BRIEF: Reproduce the records that follow without alteration, apart from removing the pictures.
**********
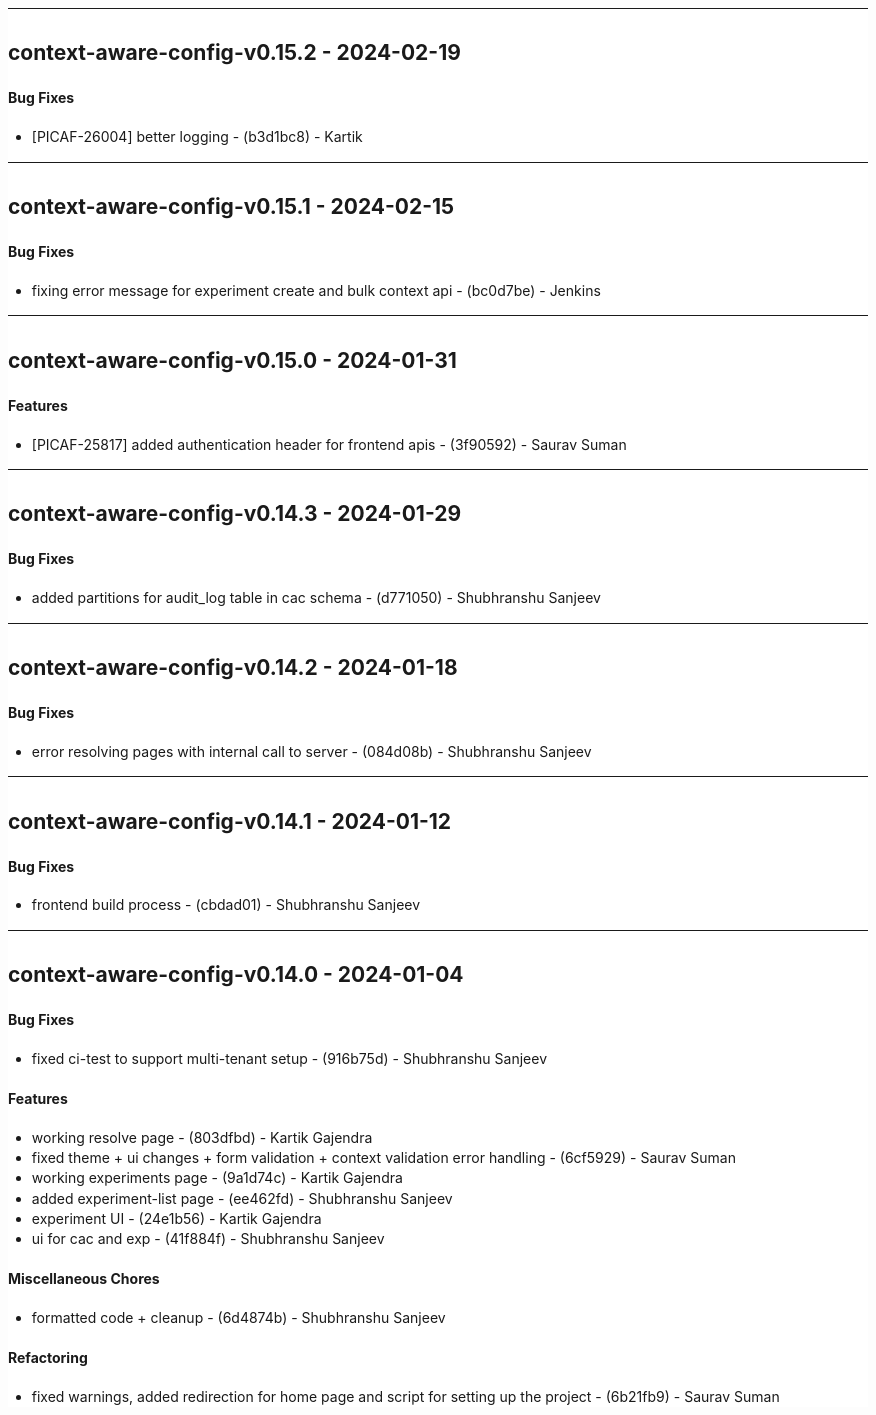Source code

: - - -

## context-aware-config-v0.15.2 - 2024-02-19
#### Bug Fixes
- [PICAF-26004] better logging - (b3d1bc8) - Kartik

- - -

## context-aware-config-v0.15.1 - 2024-02-15
#### Bug Fixes
- fixing error message for experiment create and bulk context api - (bc0d7be) - Jenkins

- - -

## context-aware-config-v0.15.0 - 2024-01-31
#### Features
- [PICAF-25817] added authentication header for frontend apis - (3f90592) - Saurav Suman

- - -

## context-aware-config-v0.14.3 - 2024-01-29
#### Bug Fixes
- added partitions for audit_log table in cac schema - (d771050) - Shubhranshu Sanjeev

- - -

## context-aware-config-v0.14.2 - 2024-01-18
#### Bug Fixes
- error resolving pages with internal call to server - (084d08b) - Shubhranshu Sanjeev

- - -

## context-aware-config-v0.14.1 - 2024-01-12
#### Bug Fixes
- frontend build process - (cbdad01) - Shubhranshu Sanjeev

- - -

## context-aware-config-v0.14.0 - 2024-01-04
#### Bug Fixes
- fixed ci-test to support multi-tenant setup - (916b75d) - Shubhranshu Sanjeev
#### Features
- working resolve page - (803dfbd) - Kartik Gajendra
- fixed theme + ui changes + form validation + context validation error handling - (6cf5929) - Saurav Suman
- working experiments page - (9a1d74c) - Kartik Gajendra
- added experiment-list page - (ee462fd) - Shubhranshu Sanjeev
- experiment UI - (24e1b56) - Kartik Gajendra
- ui for cac and exp - (41f884f) - Shubhranshu Sanjeev
#### Miscellaneous Chores
- formatted code + cleanup - (6d4874b) - Shubhranshu Sanjeev
#### Refactoring
- fixed warnings, added redirection for home page and script for setting up the project - (6b21fb9) - Saurav Suman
**********
REPLY:
Source code

: - - -

## context-aware-config-v0.15.2 - 2024-02-19
#### Bug Fixes
- [PICAF-26004] better logging - (b3d1bc8) - Kartik

- - -

## context-aware-config-v0.15.1 - 2024-02-15
#### Bug Fixes
- fixing error message for experiment create and bulk context api - (bc0d7be) - Jenkins

- - -

## context-aware-config-v0.15.0 - 2024-01-31
#### Features
- [PICAF-25817] added authentication header for frontend apis - (3f90592) - Saurav Suman

- - -

## context-aware-config-v0.14.3 - 2024-01-29
#### Bug Fixes
- added partitions for audit_log table in cac schema - (d771050) - Shubhranshu Sanjeev

- - -

## context-aware-config-v0.14.2 - 2024-01-18
#### Bug Fixes
- error resolving pages with internal call to server - (084d08b) - Shubhranshu Sanjeev

- - -

## context-aware-config-v0.14.1 - 2024-01-12
#### Bug Fixes
- frontend build process - (cbdad01) - Shubhranshu Sanjeev

- - -

## context-aware-config-v0.14.0 - 2024-01-04
#### Bug Fixes
- fixed ci-test to support multi-tenant setup - (916b75d) - Shubhranshu Sanjeev
#### Features
- working resolve page - (803dfbd) - Kartik Gajendra
- fixed theme + ui changes + form validation + context validation error handling - (6cf5929) - Saurav Suman
- working experiments page - (9a1d74c) - Kartik Gajendra
- added experiment-list page - (ee462fd) - Shubhranshu Sanjeev
- experiment UI - (24e1b56) - Kartik Gajendra
- ui for cac and exp - (41f884f) - Shubhranshu Sanjeev
#### Miscellaneous Chores
- formatted code + cleanup - (6d4874b) - Shubhranshu Sanjeev
#### Refactoring
- fixed warnings, added redirection for home page and script for setting up the project - (6b21fb9) - Saurav Suman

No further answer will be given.